6Outre le fait que ces deux secteurs sous-traitent chacun les livraisons en ville, les situations de sous-traitance qui s’y déroulent ont en commun d’autres aspects qui expliquent notre choix de les comparer ici.
7D’abord, dans ces deux cas, des relations contractuelles lient une poignée de groupes multinationaux de grande taille et une multitude de très petites entreprises. Dans le cas des coursiers à vélo travaillant pour des plateformes, entre deux et sept enseignes donneuses d’ordres se partagent le marché dans les grandes villes de France en 2018 pour une dizaine de milliers de coursiers sous-traitants. Dans le cas des chauffeurs-livreurs en VUL, une quinzaine de groupes de messagerie dominent le marché pour plusieurs milliers de TPE.
8Ensuite, la sous-traitante est massive dans ces deux secteurs. Les grands groupes de messagerie comme La Poste, DHL, etc. sous-traitent plus de 80 % de leur volume de fret en ville [Rème-Harnay et al., 2014]. Et ce taux est sous-estimé [2]. Quant aux plateformes de livraison de repas, elles sous-traitent 100 % de leurs livraisons.

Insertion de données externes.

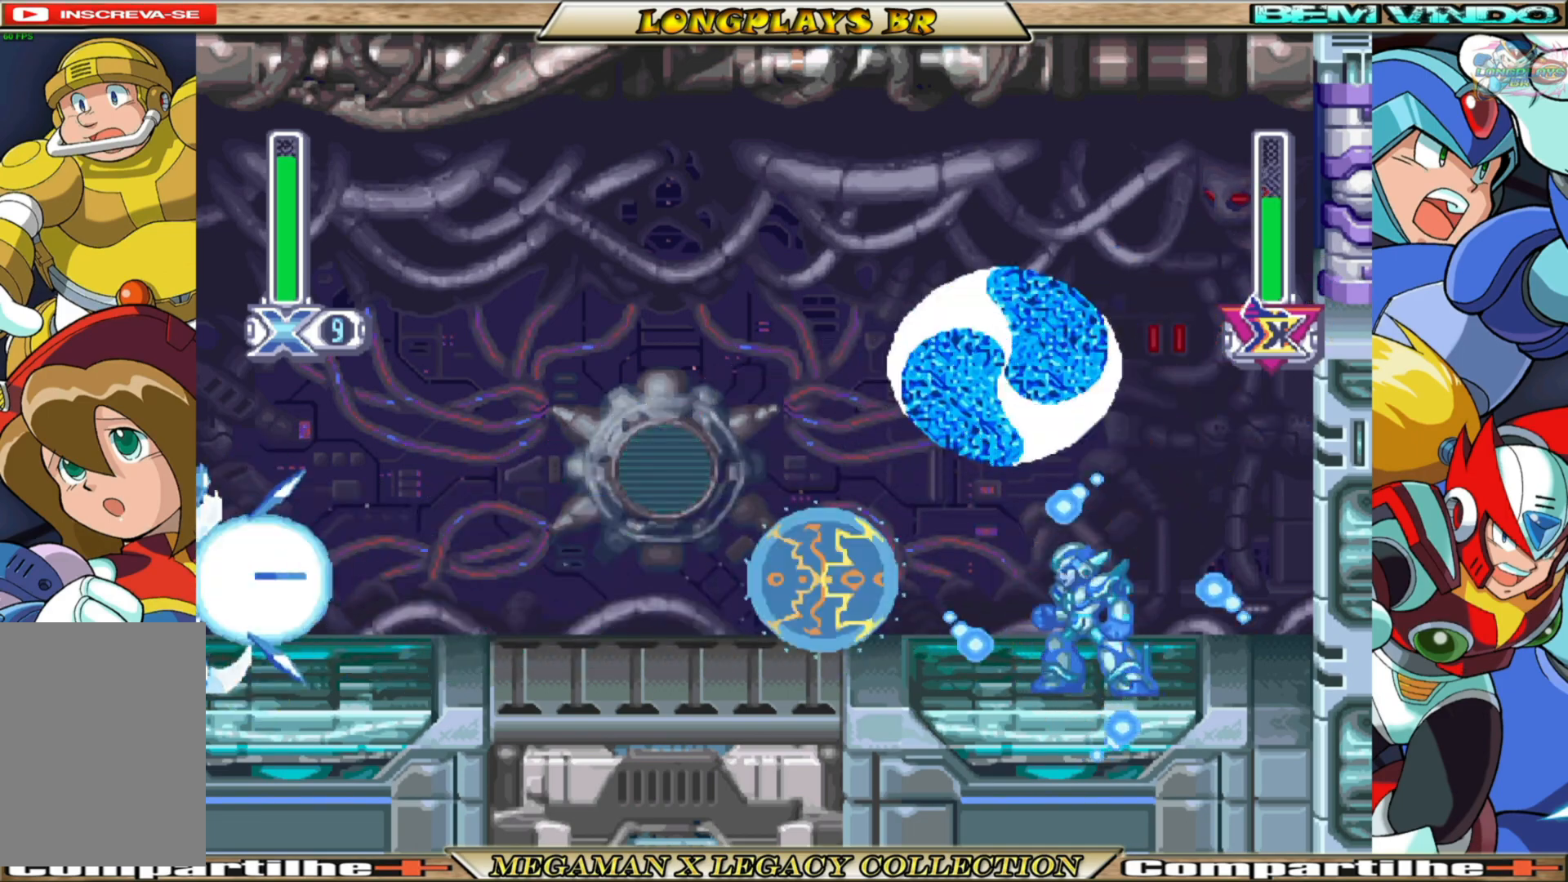
{"buttons": ["X"], "left_stick": "center", "right_stick": "center", "events": []}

9De plus, les raisons pour sous-traiter sont sensiblement les mêmes : économiser les frais liés à la relation d’emploi (cotisations patronales, frais de licenciement, paiement des congés) [Perraudin et al., 2014] dans un secteur où les marges sont faibles et la concurrence entre multinationales rude. La messagerie connaît ainsi des résultats nets négatifs depuis longtemps [3]. Quant aux plateformes numériques, seule Deliveroo se déclare rentable en 2018 [4].
10Ajoutons que, pour ces deux situations de sous-traitance, l’organisation des flux de transport est réalisée en interne (dans les départements d’exploitation des groupes de messagerie et dans les services de dispatch via des algorithmes pour les plateformes) alors que l’exécution du transport est sous-traitée, contrairement, par exemple, aux entreprises de courses urbaines traditionnelles, le plus souvent de petite taille, où les salariés sont encore nombreux (comme Urban cycle, Coursier.fr à Paris ou Becycle à Lyon).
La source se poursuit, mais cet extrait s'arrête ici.